**Description of the task:**
The answer must be every line from the entries below that includes "Right".

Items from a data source
■ ■ ■ ■
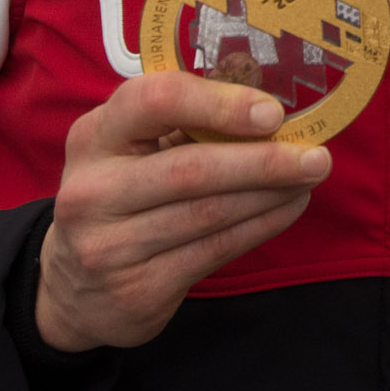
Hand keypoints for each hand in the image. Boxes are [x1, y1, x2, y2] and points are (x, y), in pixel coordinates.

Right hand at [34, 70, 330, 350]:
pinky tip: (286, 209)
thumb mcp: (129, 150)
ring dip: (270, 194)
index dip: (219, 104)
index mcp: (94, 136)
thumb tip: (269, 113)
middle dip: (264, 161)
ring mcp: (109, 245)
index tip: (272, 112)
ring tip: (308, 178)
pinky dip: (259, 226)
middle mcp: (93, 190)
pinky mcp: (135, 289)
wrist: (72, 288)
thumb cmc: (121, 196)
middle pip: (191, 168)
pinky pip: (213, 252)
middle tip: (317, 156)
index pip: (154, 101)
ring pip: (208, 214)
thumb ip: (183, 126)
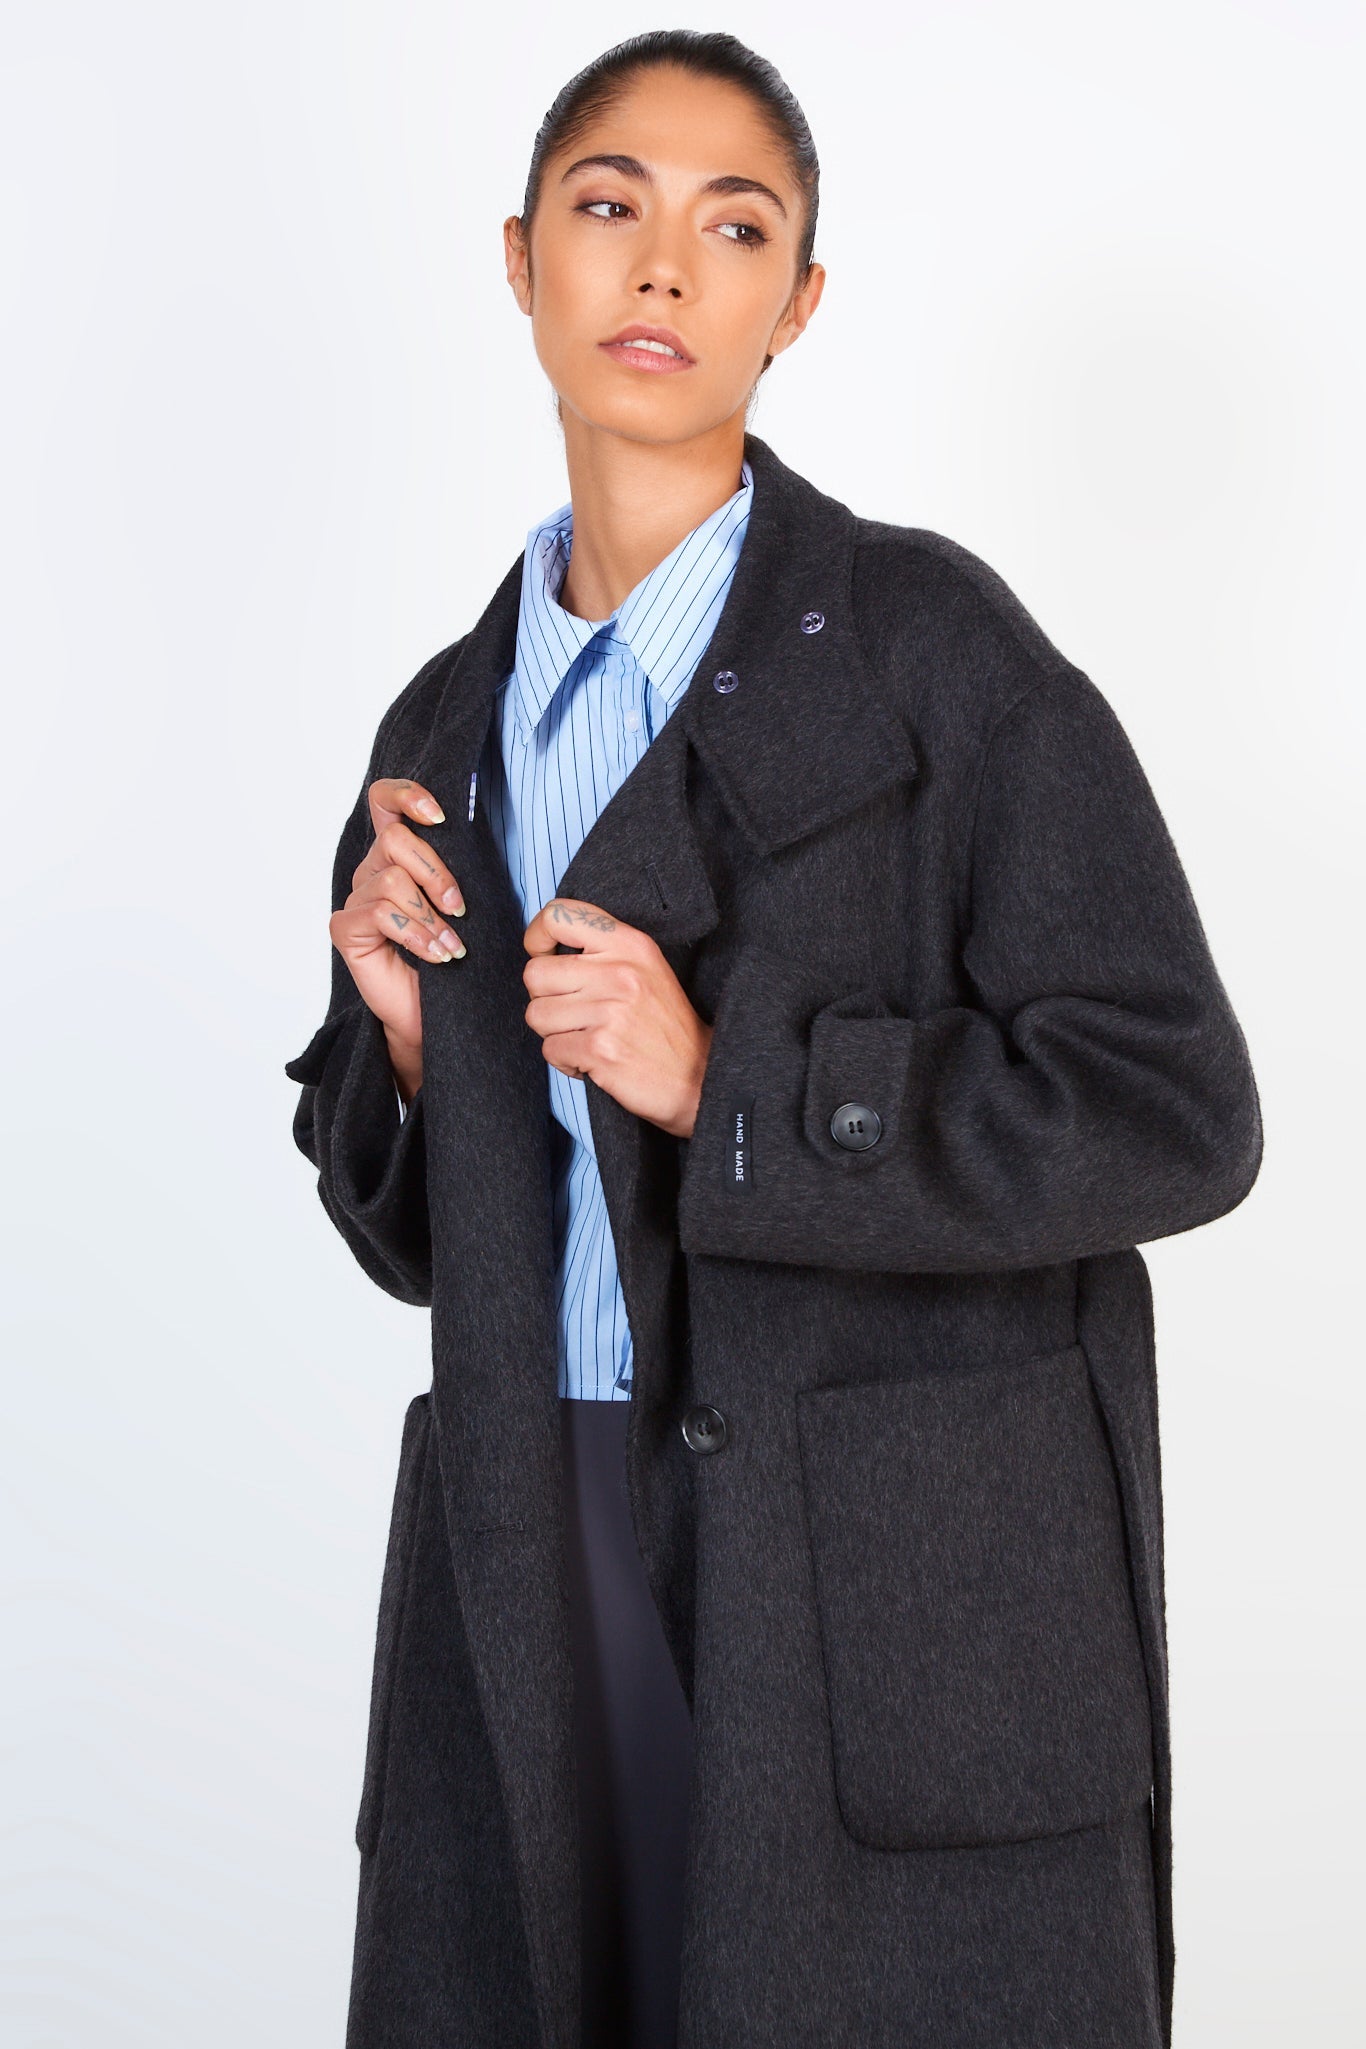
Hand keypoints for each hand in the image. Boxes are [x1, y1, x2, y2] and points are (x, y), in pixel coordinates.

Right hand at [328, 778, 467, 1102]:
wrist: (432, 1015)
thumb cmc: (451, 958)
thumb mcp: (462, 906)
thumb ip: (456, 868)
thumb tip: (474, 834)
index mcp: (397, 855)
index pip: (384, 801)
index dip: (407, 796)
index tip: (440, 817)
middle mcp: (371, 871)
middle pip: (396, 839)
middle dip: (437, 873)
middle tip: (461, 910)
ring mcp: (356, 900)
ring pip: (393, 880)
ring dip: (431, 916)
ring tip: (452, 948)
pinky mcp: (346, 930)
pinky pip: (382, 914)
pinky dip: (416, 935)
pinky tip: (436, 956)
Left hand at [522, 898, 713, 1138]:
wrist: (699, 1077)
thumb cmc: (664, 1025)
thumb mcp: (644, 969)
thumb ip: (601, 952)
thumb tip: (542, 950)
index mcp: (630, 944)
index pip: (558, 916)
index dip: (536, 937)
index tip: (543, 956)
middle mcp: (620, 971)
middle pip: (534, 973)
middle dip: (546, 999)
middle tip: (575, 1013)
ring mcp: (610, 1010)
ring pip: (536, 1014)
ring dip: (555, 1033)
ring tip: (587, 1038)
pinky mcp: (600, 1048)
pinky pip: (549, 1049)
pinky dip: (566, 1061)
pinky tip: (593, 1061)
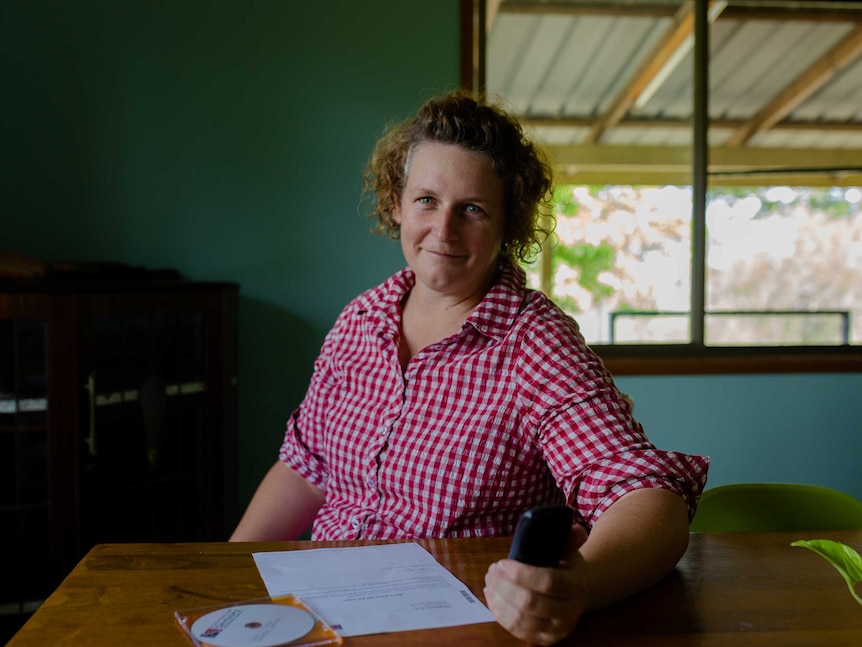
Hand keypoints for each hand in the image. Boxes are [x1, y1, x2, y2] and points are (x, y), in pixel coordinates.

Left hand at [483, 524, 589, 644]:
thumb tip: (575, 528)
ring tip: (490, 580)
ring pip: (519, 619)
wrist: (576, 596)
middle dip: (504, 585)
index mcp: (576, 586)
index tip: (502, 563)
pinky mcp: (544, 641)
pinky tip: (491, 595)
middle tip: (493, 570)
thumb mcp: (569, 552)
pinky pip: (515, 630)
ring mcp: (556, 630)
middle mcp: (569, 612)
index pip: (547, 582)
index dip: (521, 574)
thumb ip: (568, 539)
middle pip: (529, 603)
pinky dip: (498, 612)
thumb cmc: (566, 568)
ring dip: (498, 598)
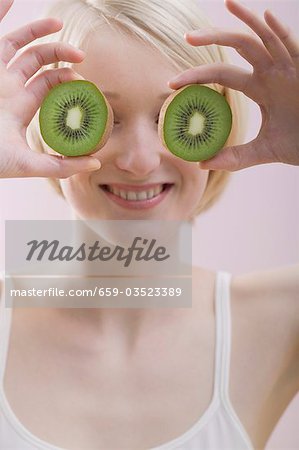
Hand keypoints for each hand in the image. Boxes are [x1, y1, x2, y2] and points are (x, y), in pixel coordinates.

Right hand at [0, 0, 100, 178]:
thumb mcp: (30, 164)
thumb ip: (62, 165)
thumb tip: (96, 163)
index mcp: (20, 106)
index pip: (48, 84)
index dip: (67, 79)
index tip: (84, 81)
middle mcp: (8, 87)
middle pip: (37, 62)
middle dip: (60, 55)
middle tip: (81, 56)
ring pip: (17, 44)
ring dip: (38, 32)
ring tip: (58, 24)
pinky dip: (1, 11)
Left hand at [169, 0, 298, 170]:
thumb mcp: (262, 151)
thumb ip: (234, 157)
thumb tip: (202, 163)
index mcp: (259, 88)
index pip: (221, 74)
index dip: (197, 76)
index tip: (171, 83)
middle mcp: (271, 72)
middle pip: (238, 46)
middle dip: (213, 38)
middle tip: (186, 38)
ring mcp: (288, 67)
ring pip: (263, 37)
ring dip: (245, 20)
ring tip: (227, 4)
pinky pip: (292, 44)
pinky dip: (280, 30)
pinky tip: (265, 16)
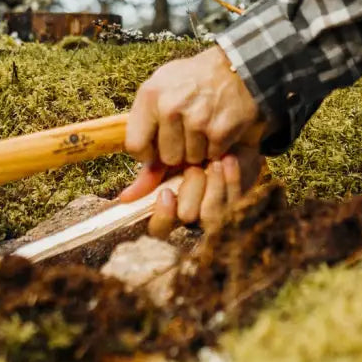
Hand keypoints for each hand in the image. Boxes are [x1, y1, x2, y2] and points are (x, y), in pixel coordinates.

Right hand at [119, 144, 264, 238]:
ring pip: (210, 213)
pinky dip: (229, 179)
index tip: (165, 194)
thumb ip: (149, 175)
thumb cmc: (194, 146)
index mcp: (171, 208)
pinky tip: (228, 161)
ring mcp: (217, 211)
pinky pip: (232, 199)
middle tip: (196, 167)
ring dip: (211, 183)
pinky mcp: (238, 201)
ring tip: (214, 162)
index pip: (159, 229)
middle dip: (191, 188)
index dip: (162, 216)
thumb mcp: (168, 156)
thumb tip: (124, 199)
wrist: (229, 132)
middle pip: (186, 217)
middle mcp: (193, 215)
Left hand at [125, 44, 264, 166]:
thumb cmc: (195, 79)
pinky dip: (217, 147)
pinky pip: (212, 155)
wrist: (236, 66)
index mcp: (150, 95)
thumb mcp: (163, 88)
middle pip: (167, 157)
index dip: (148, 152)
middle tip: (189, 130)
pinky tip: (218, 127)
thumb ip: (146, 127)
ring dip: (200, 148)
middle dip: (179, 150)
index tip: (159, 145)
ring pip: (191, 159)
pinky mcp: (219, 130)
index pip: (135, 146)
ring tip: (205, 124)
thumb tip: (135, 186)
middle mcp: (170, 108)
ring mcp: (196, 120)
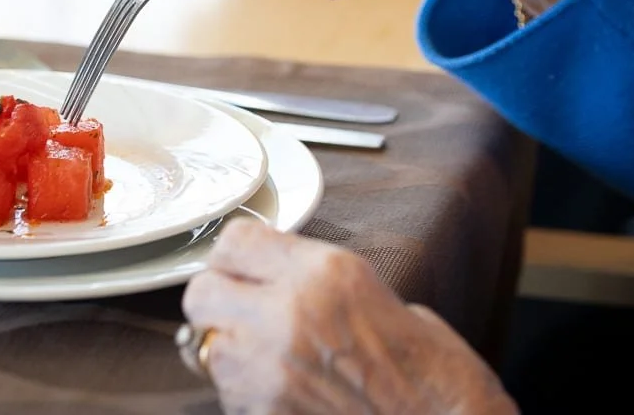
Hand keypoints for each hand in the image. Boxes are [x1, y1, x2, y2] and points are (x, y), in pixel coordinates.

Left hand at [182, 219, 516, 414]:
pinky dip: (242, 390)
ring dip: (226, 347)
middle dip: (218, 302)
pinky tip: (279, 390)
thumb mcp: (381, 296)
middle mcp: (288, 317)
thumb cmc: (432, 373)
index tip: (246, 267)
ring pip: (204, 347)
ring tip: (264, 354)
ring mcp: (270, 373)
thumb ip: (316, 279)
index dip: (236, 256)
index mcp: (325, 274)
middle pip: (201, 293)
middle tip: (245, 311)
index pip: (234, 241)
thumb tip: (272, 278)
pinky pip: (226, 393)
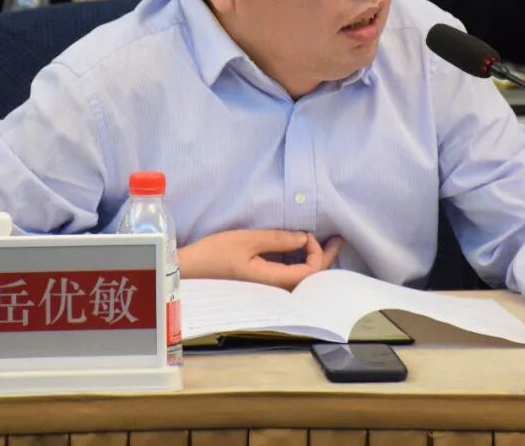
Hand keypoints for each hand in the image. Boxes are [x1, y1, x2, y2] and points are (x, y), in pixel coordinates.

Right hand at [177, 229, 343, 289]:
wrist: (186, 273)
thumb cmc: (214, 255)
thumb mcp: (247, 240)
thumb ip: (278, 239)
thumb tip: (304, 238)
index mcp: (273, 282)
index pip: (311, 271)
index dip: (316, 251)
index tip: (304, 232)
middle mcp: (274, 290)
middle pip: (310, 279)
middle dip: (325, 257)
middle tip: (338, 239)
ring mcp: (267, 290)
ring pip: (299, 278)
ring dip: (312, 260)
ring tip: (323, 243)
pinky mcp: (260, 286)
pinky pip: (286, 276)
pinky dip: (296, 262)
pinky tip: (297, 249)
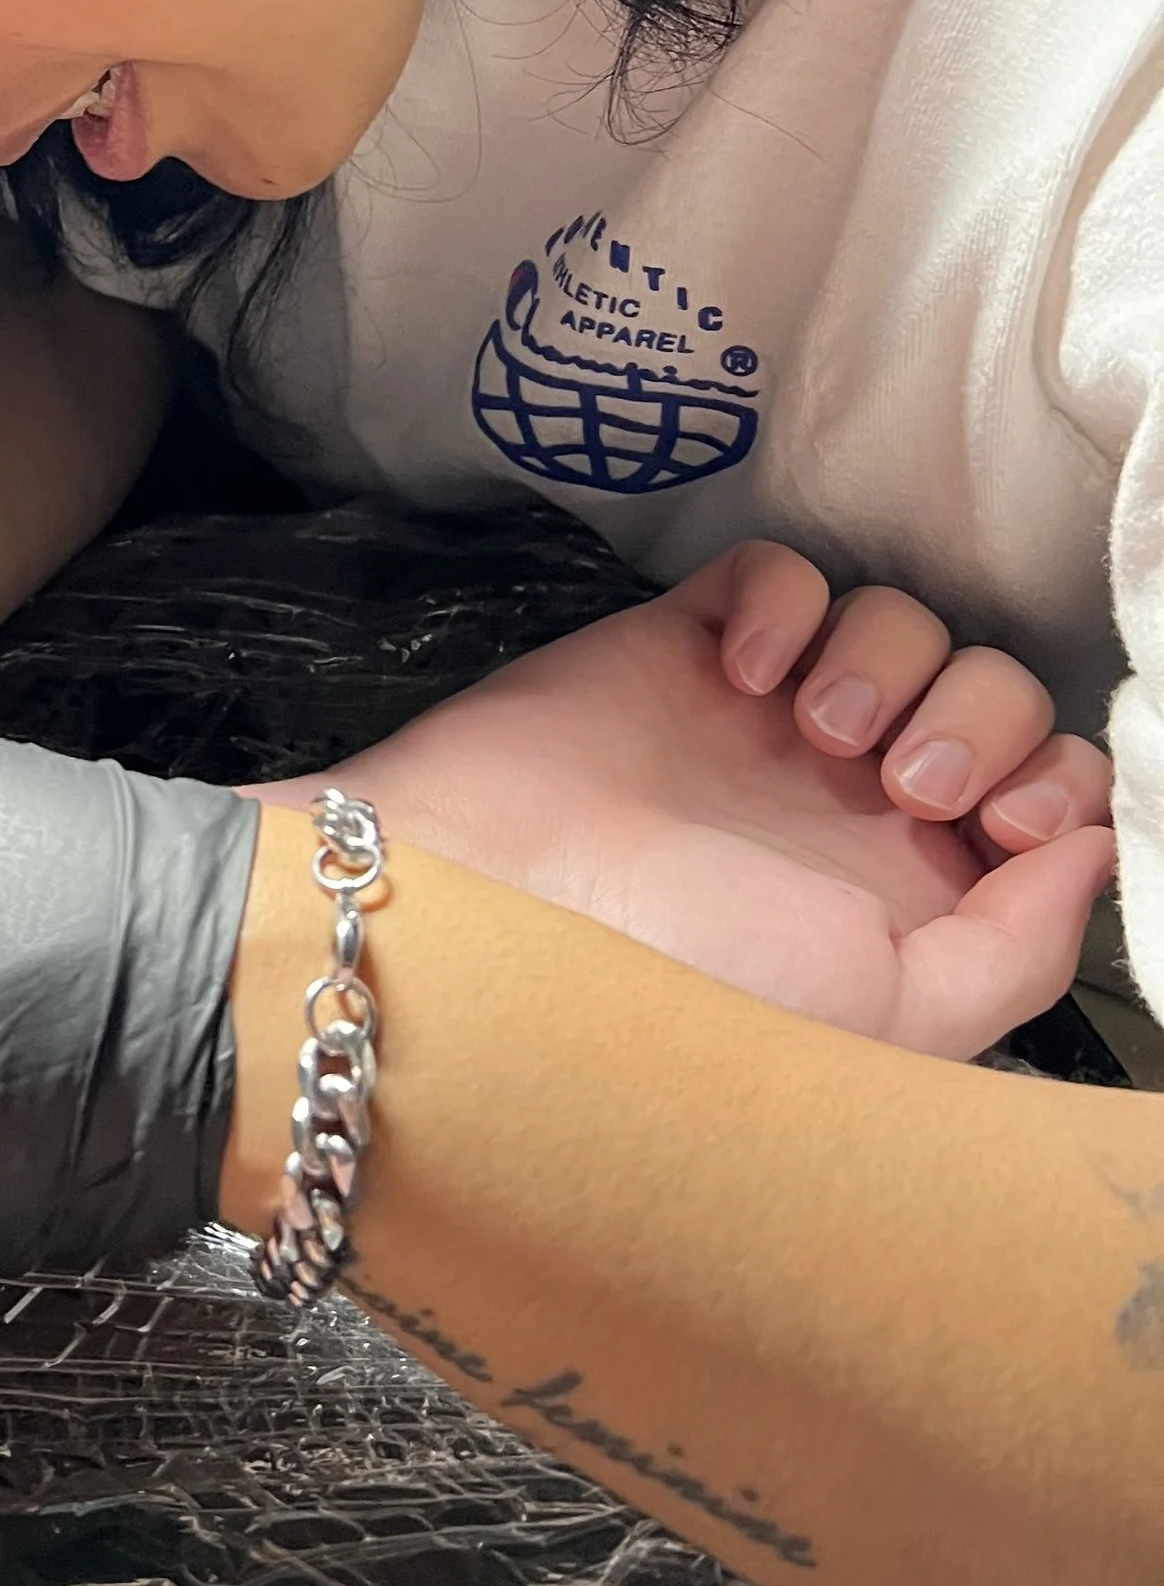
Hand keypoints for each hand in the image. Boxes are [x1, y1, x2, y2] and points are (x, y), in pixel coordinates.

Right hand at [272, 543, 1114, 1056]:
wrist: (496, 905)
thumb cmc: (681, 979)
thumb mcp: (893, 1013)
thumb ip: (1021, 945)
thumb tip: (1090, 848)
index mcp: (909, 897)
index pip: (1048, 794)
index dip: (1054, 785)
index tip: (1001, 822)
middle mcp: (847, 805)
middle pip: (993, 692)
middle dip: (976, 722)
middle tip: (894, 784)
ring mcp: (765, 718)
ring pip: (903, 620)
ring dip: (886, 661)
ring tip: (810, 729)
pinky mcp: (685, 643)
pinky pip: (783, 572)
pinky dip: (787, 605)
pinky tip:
■ ■ ■ ■
**Answer to this exercise:**
Right hand at [34, 70, 330, 350]:
Right hand at [328, 778, 467, 1102]:
Right hand at [0, 0, 100, 178]:
Right hand at [119, 144, 264, 238]:
Right hand at [177, 229, 343, 289]:
Right hand at [272, 543, 1114, 1056]:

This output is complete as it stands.